- DIRECTIVE: Pictures stay out of the copy; set down each line of the listing below exactly.

::::

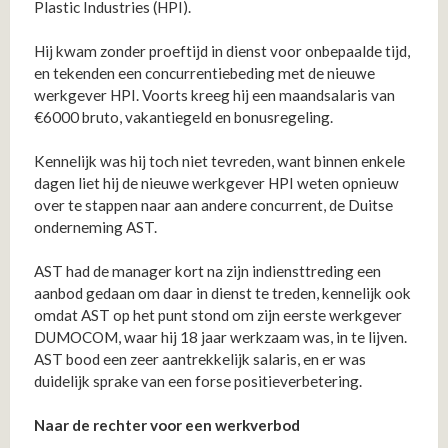
Plastic Industries (HPI).
Hij kwam zonder proeftijd in dienst voor onbepaalde tijd,
en tekenden een concurrentiebeding met de nieuwe
werkgever HPI. Voorts kreeg hij een maandsalaris van
€6000 bruto, vakantiegeld en bonusregeling.
Kennelijk was hij toch niet tevreden, want binnen enkele
dagen liet hij de nieuwe werkgever HPI weten opnieuw
over te stappen naar aan andere concurrent, de Duitse
onderneming AST.
AST had de manager kort na zijn indiensttreding een
aanbod gedaan om daar in dienst te treden, kennelijk ook
omdat AST op het punt stond om zijn eerste werkgever
DUMOCOM, waar hij 18 jaar werkzaam was, in te lijven.
AST bood een zeer aantrekkelijk salaris, en er was
duidelijk sprake van een forse positieverbetering.
Naar de rechter voor een werkverbod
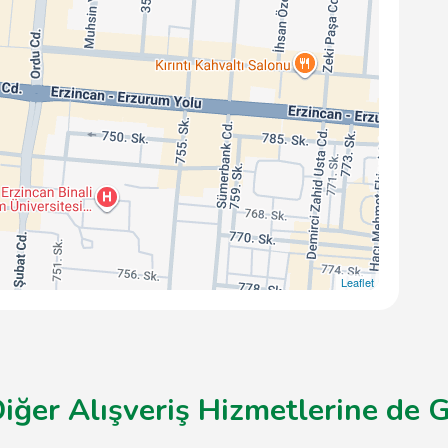
Leaflet
iğer Alışveriş Hizmetlerine de G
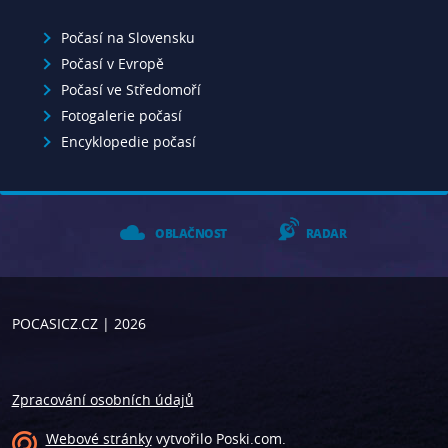
Počasí na Slovensku
Počasí v Evropě
Počasí ve Středomoří
Fotogalerie počasí
Encyklopedie počasí
OBLAČNOST
RADAR
POCASICZ.CZ
| 2026
Zpracování osobních údajů
Webové stránky
vytvořilo
Poski.com
.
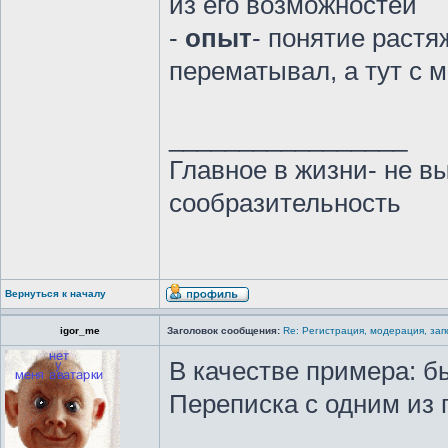
из его возможностей
-
опыт
- понятие раст
перематывал, а тут с 
_________________
Главное в жизни- не в
сообразительность
Вернуться к началу
igor_me
Заголовок сообщения:
Re: Регистрация, модерация, за
В качестве примера: б
Переписка с одним из 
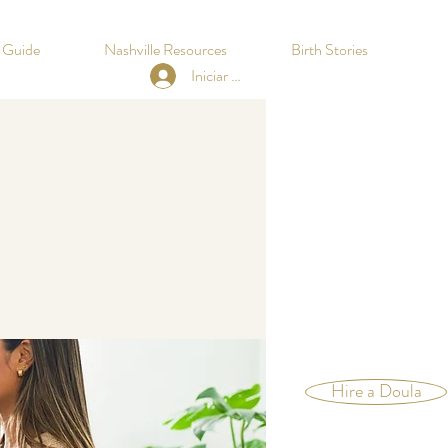
h Guide
Nashville Resources
Birth Stories
Iniciar sesión
Hire a Doula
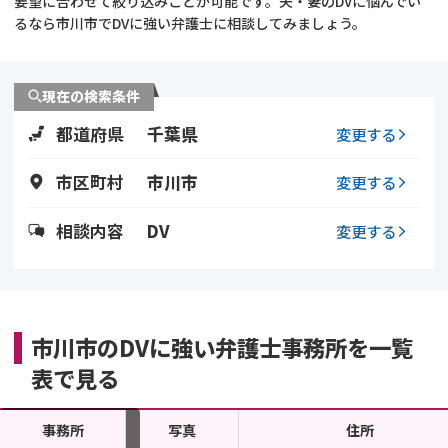
要望に合わせて絞り込みことが可能です。夫・妻のDVに悩んでい
るなら市川市でDVに強い弁護士に相談してみましょう。
不貞・不倫慰謝料請求
養育費
養育費問題
離婚裁判
現在の検索条件
都道府県
千葉県
変更する
内縁の夫婦
慰謝料
市区町村
市川市
変更する
国際離婚
相談内容
DV
変更する
DV
離婚の相談先
市川市のDVに強い弁護士事務所を一覧
離婚したくない
表で見る
その他の男女問題
事務所
写真
住所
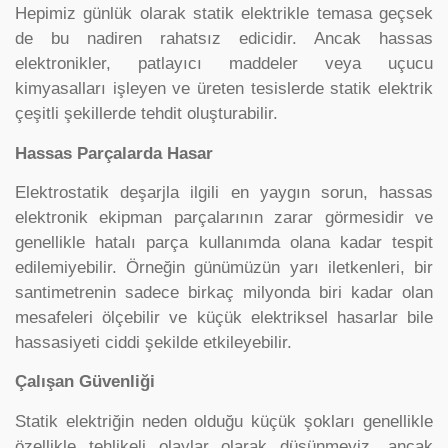
Hepimiz günlük olarak statik elektrikle temasa geçsek
de bu nadiren rahatsız edicidir. Ancak hassas
elektronikler, patlayıcı maddeler veya uçucu
kimyasalları işleyen ve üreten tesislerde statik elektrik
çeşitli şekillerde tehdit oluşturabilir.
Hassas Parçalarda Hasar
Elektrostatik deşarjla ilgili en yaygın sorun, hassas
elektronik ekipman parçalarının zarar görmesidir ve
genellikle hatalı parça kullanımda olana kadar tespit
edilemiyebilir. Örneğin günümüzün yarı iletkenleri, bir
santimetrenin sadece birkaç milyonda biri kadar olan
mesafeleri ölçebilir ve küçük elektriksel hasarlar bile
hassasiyeti ciddi şekilde etkileyebilir.
Çalışan Güvenliği
Statik elektriğin neden olduğu küçük şokları genellikle
özellikle tehlikeli olaylar olarak düşünmeyiz, ancak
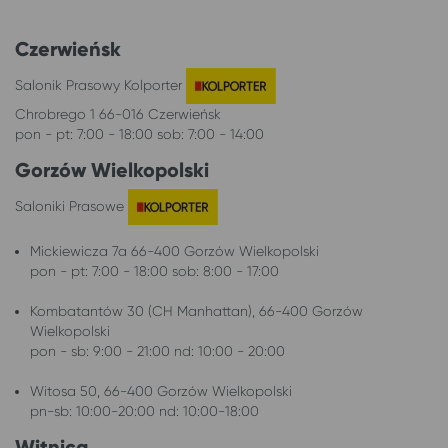
Czerwieńsk
Salonik Prasowy Kolporter
Chrobrego 1 66-016 Czerwieńsk
pon - pt: 7:00 - 18:00 sob: 7:00 - 14:00
Gorzów Wielkopolski
Saloniki Prasowe
Mickiewicza 7a 66-400 Gorzów Wielkopolski
pon - pt: 7:00 - 18:00 sob: 8:00 - 17:00
Kombatantów 30 (CH Manhattan), 66-400 Gorzów
Wielkopolski
pon - sb: 9:00 - 21:00 nd: 10:00 - 20:00
Witosa 50, 66-400 Gorzów Wielkopolski
pn-sb: 10:00-20:00 nd: 10:00-18:00
Witnica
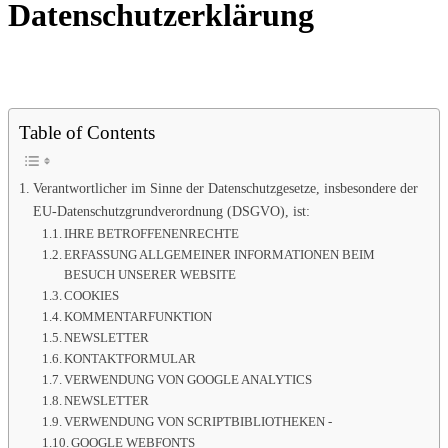
Datenschutzerklärung
Table of Contents
Verantwortlicher im Sinne der Datenschutzgesetze, insbesondere der
EU-Datenschutzgrundverordnung (DSGVO), ist:
IHRE BETROFFENENRECHTE
ERFASSUNG ALLGEMEINER INFORMATIONEN BEIM
BESUCH UNSERER WEBSITE
COOKIES
KOMMENTARFUNKTION
NEWSLETTER
KONTAKTFORMULAR
VERWENDUNG VON GOOGLE ANALYTICS
NEWSLETTER
VERWENDUNG VON SCRIPTBIBLIOTHEKEN -
GOOGLE WEBFONTS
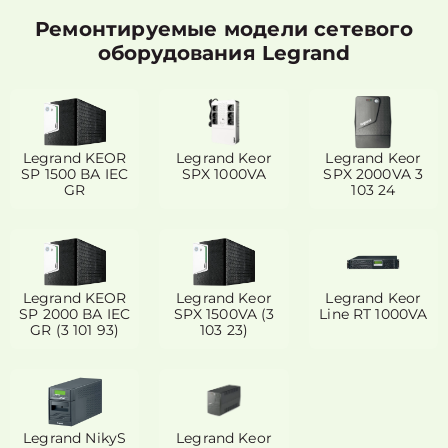
Ремонтируемые модели сетевого
оборудования Legrand
Legrand KEOR
Legrand Keor
Legrand Keor
SP 1500 ВА IEC
SPX 1000VA
SPX 2000VA 3
GR
103 24
Legrand KEOR
Legrand Keor
Legrand Keor
SP 2000 ВА IEC
SPX 1500VA (3
Line RT 1000VA
GR (3 101 93)
103 23)
Legrand NikyS
Legrand Keor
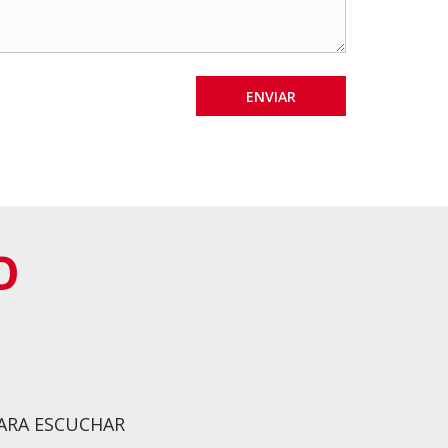
O
PARA ESCUCHAR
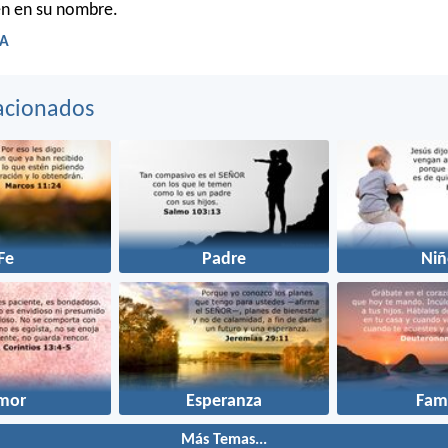
en en su nombre.
LA
acionados
Fe
Padre
Niñ
mor
Esperanza
Fami
Más Temas...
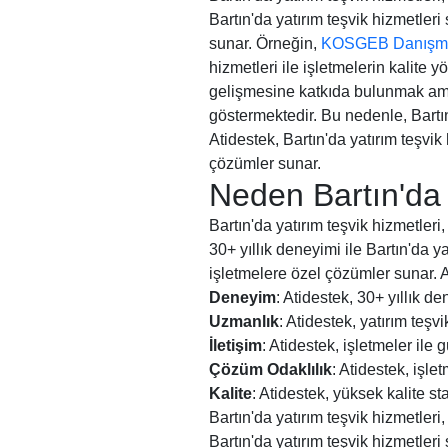
Bartın'da yatırım teşvik hizmetler
sunar. Örneğin,
KOSGEB Danışma
hizmetleri ile işletmelerin kalite 
gelişmesine katkıda bulunmak amacı
göstermektedir. Bu nedenle, Bartı
Atidestek, Bartın'da yatırım teşvi
çözümler sunar.
Neden Bartın'da A
Bartın'da yatırım teşvik hizmetler
30+ yıllık deneyimi ile Bartın'da y
işletmelere özel çözümler sunar. A
Deneyim
: Atidestek, 30+ yıllık de
Uzmanlık
: Atidestek, yatırım teş
İletişim
: Atidestek, işletmeler ile g
Çözüm Odaklılık
: Atidestek, işl
Kalite
: Atidestek, yüksek kalite sta
Bartın'da yatırım teşvik hizmetler
Bartın'da yatırım teşvik hizmetler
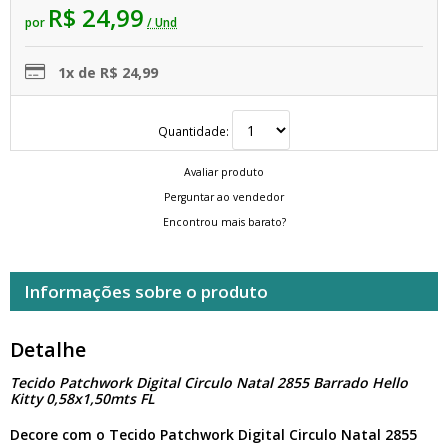
R$ 24,99
por
/ Und
1x de R$ 24,99
Quantidade:
Avaliar produto
Perguntar ao vendedor
Encontrou mais barato?
Informações sobre o produto
Detalhe
Tecido Patchwork Digital Circulo Natal 2855 Barrado Hello
Kitty 0,58x1,50mts FL
Decore com o Tecido Patchwork Digital Circulo Natal 2855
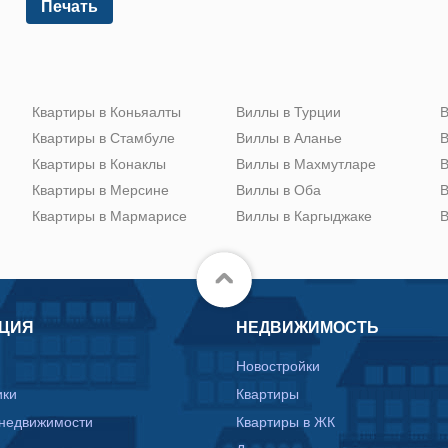
Печать
Квартиры в Коньяалты
Виллы в Турции
В
Квартиры в Стамбуле
Виллы в Аланье
В
Квартиры в Конаклы
Виллы в Махмутларе
В
Квартиры в Мерсине
Виллы в Оба
В
Квартиры в Мармарисе
Виллы в Каргыджаке
В
ЦИЯ
НЕДВИЖИМОСТЬ
Новостройки
ики
Квартиры
 недвижимости
Квартиры в ЖК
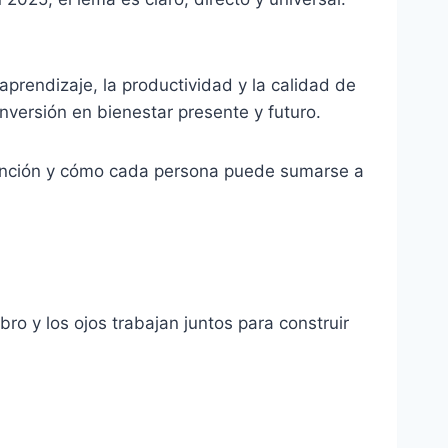
prendizaje, la productividad y la calidad de
nversión en bienestar presente y futuro.
prevención y cómo cada persona puede sumarse a
ro y los ojos trabajan juntos para construir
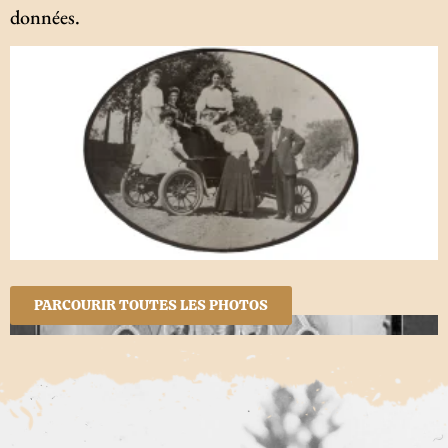
données.
PARCOURIR TOUTES LES PHOTOS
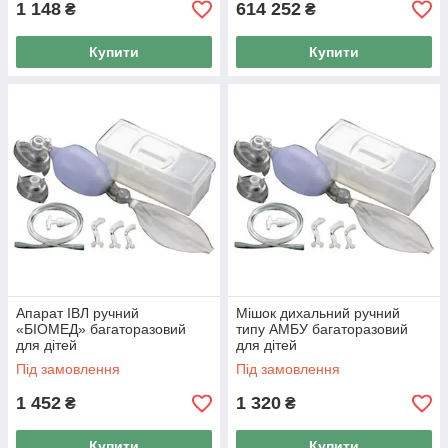
1 148
614 252
₴
₴
Купити
Купити
Апарат ІВЛ ручний
Мішок дихальний ручний
«БІОМЕД» багаторазовий
типу АМБУ багаторазовий
для дітей
для дітей
Під замовлення
Під замовлення
1 452
1 320
₴
₴
Купити
Купити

::::

- ANSWER:
Plastic Industries (HPI).
Hij kwam zonder proeftijd in dienst voor onbepaalde tijd,
en tekenden een concurrentiebeding met de nieuwe
werkgever HPI. Voorts kreeg hij een maandsalaris van
€6000 bruto, vakantiegeld en bonusregeling.
Kennelijk was hij toch niet tevreden, want binnen enkele
dagen liet hij de nieuwe werkgever HPI weten opnieuw
over te stappen naar aan andere concurrent, de Duitse
onderneming AST.
AST had de manager kort na zijn indiensttreding een
aanbod gedaan om daar in dienst te treden, kennelijk ook
omdat AST op het punt stond om zijn eerste werkgever
DUMOCOM, waar hij 18 jaar werkzaam was, in te lijven.
AST bood een zeer aantrekkelijk salaris, en er was
duidelijk sprake van een forse positieverbetering.
Naar de rechter voor een werkverbod
Leaflet
iğer Alışveriş Hizmetlerine de G
Počasí na Slovensku
Počasí v Evropě
Počasí ve Středomoří
Fotogalerie počasí
Encyklopedie počasí
OBLAČNOST
RADAR
POCASICZ.CZ
| 2026
Zpracování osobních údajů
Webové stránky
vytvořilo
Poski.com
.
из его возможностей
-
опыт
- понятие раст
перематывал, а тут с 
_________________
Главное в жизни- не в
сообразительность
Вернуться к началу
igor_me
Заголовок сообщения:
Re: Регистрация, модерация, за
В качестве примера: б
Переписка с одним из 
h Guide
Nashville Resources
Birth Stories
Iniciar sesión
Hire a Doula
要望に合わせて絞り込みことが可能です。夫・妻のDVに悩んでい
るなら市川市でDVに強い弁護士に相談してみましょう。
不貞・不倫慰謝料請求
養育費
養育費問題
離婚裁判
現在の検索条件
都道府県
千葉県
変更する
内縁の夫婦
慰謝料
市区町村
市川市
変更する
国際離婚
相談内容
DV
変更する
DV
離婚の相談先
市川市のDVに強い弁護士事務所を一覧
離婚したくない
表で見る
その他の男女問題
事務所
写真
住所
Hepimiz günlük olarak statik elektrikle temasa geçsek
de bu nadiren rahatsız edicidir. Ancak hassas
elektronikler, patlayıcı maddeler veya uçucu
kimyasalları işleyen ve üreten tesislerde statik elektrik
çeşitli şekillerde tehdit oluşturabilir.
Hassas Parçalarda Hasar
Elektrostatik deşarjla ilgili en yaygın sorun, hassas
elektronik ekipman parçalarının zarar görmesidir ve
genellikle hatalı parça kullanımda olana kadar tespit
edilemiyebilir. Örneğin günümüzün yarı iletkenleri, bir
santimetrenin sadece birkaç milyonda biri kadar olan
mesafeleri ölçebilir ve küçük elektriksel hasarlar bile
hassasiyeti ciddi şekilde etkileyebilir.
Çalışan Güvenliği
Statik elektriğin neden olduğu küçük şokları genellikle
özellikle tehlikeli olaylar olarak düşünmeyiz, ancak
Czerwieńsk
Salonik Prasowy Kolporter
Chrobrego 1 66-016 Czerwieńsk
pon - pt: 7:00 - 18:00 sob: 7:00 - 14:00
Gorzów Wielkopolski
Saloniki Prasowe
Mickiewicza 7a 66-400 Gorzów Wielkopolski
pon - pt: 7:00 - 18:00 sob: 8:00 - 17:00
Kombatantów 30 (CH Manhattan), 66-400 Gorzów
Wielkopolski
pon - sb: 9:00 - 21:00 nd: 10:00 - 20:00
Witosa 50, 66-400 Gorzów Wielkopolski
pn-sb: 10:00-20:00 nd: 10:00-18:00
Witnica
Datenschutzerklärung
Table of Contents
Verantwortlicher im Sinne der Datenschutzgesetze, insbesondere der
EU-Datenschutzgrundverordnung (DSGVO), ist:
IHRE BETROFFENENRECHTE
ERFASSUNG ALLGEMEINER INFORMATIONEN BEIM
BESUCH UNSERER WEBSITE
COOKIES
KOMMENTARFUNKTION
NEWSLETTER
KONTAKTFORMULAR
VERWENDUNG VON GOOGLE ANALYTICS
NEWSLETTER
VERWENDUNG VON SCRIPTBIBLIOTHEKEN -
GOOGLE WEBFONTS
Ремонтируемые модели сетевого
оборудования Legrand
Legrand KEOR
Legrand Keor
Legrand Keor
SP 1500 ВА IEC
SPX 1000VA
SPX 2000VA 3
GR
103 24
Legrand KEOR
Legrand Keor
Legrand Keor
SP 2000 ВА IEC
SPX 1500VA (3
Line RT 1000VA
GR (3 101 93)
103 23)
Legrand NikyS
Legrand Keor
O
PARA ESCUCHAR
en en su nombre.
LA
acionados
Fe
Padre
Niñ
mor
Esperanza
Fami
Más Temas...
Bartın'da yatırım teşvik hizmetler
sunar. Örneğin,
KOSGEB Danışma
hizmetleri ile işletmelerin kalite 
gelişmesine katkıda bulunmak amacı
göstermektedir. Bu nedenle, Bartı
Atidestek, Bartın'da yatırım teşvi
çözümler sunar.
Neden Bartın'da A
Bartın'da yatırım teşvik hizmetler
30+ yıllık deneyimi ile Bartın'da y
işletmelere özel çözümler sunar. A
Deneyim
: Atidestek, 30+ yıllık de
Uzmanlık
: Atidestek, yatırım teş
İletişim
: Atidestek, işletmeler ile g
Çözüm Odaklılık
: Atidestek, işl
Kalite
: Atidestek, yüksek kalite sta
Bartın'da yatırım teşvik hizmetler
Bartın'da yatırım teşvik hizmetler
R$ 24,99
por
/ Und
1x de R$ 24,99
Quantidade:
Avaliar produto
Perguntar ao vendedor
Encontrou mais barato?
Informações sobre o produto
Detalhe
Tecido Patchwork Digital Circulo Natal 2855 Barrado Hello
Kitty 0,58x1,50mts FL
Decore com o Tecido Patchwork Digital Circulo Natal 2855
Печать
Квартиры в Коньяалты
Виллы в Турции
В
Квартиры в Стамбуле
Виллы в Аланье
В
Квартиры в Конаклы
Виллы в Махмутларе
В
Квартиры в Мерсине
Виллы в Оба
В
Квартиры в Мармарисе
Виллы в Каргыджаке
В
ЦИЯ
НЕДВИЖИМОСТЬ
Новостройки
ики
Квартиры
 недвижимости
Квартиры в ЖК
prendizaje, la productividad y la calidad de
nversión en bienestar presente y futuro.
prevención y cómo cada persona puede sumarse a
ro y los ojos trabajan juntos para construir
données.
PARCOURIR TOUTES LES PHOTOS
1 148
614 252
₴
₴
Купити
Купити
Апарат ІВЛ ручний
Мішок дихальний ручний
«БІОМЕД» багаторазовий
типу АМБУ багаторазовий
для дітей
для дітей
Під замовлення
Під замовлення
1 452
1 320
₴
₴
Купити
Купити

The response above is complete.